* DATA SECTION:
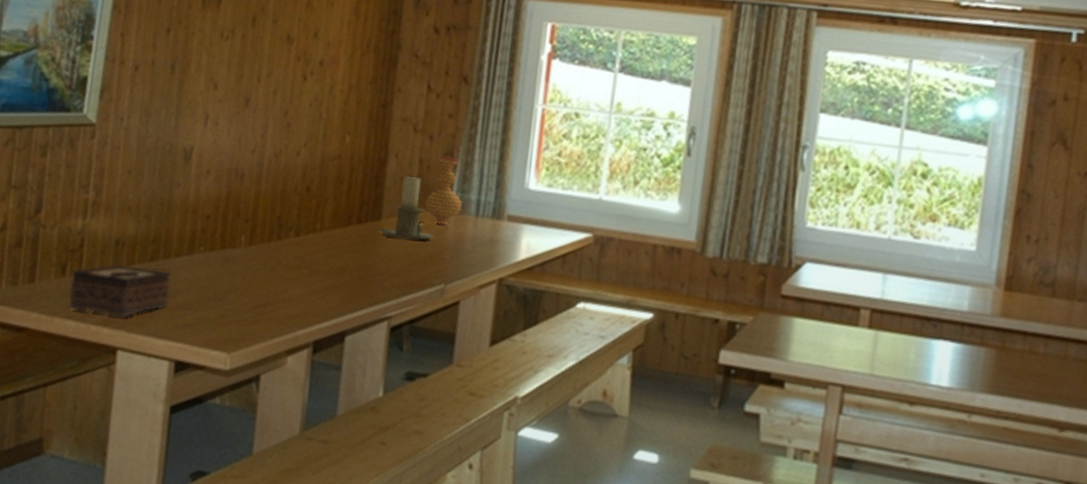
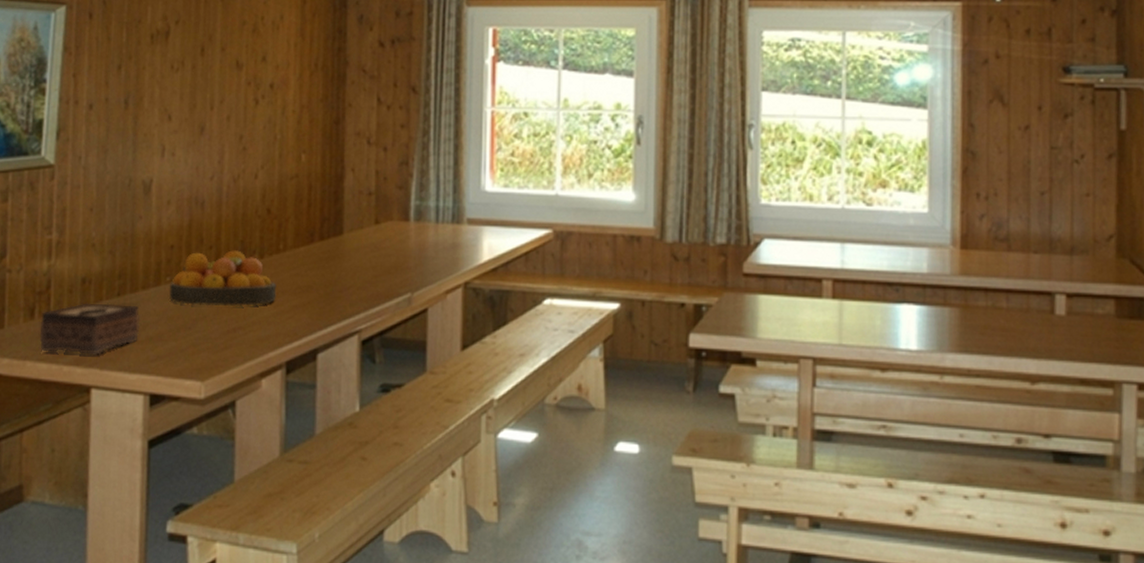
fruit bowl: none [202,224,310,283] -> present [169,250,277,307]
candle holder: present [378,176,434,241] -> none [341,190,397,252]
vase: present [425,157,463,225] -> none [385,167,423,234]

* YOUR OBJECTIVE:
Set down all the material exactly once more. No pictures.

* SOLUTION FOR THIS PROBLEM:
fruit bowl: none [202,224,310,283] -> present [169,250,277,307]
candle holder: present [378,176,434,241] -> none [341,190,397,252]
vase: present [425,157,463,225] -> none [385,167,423,234]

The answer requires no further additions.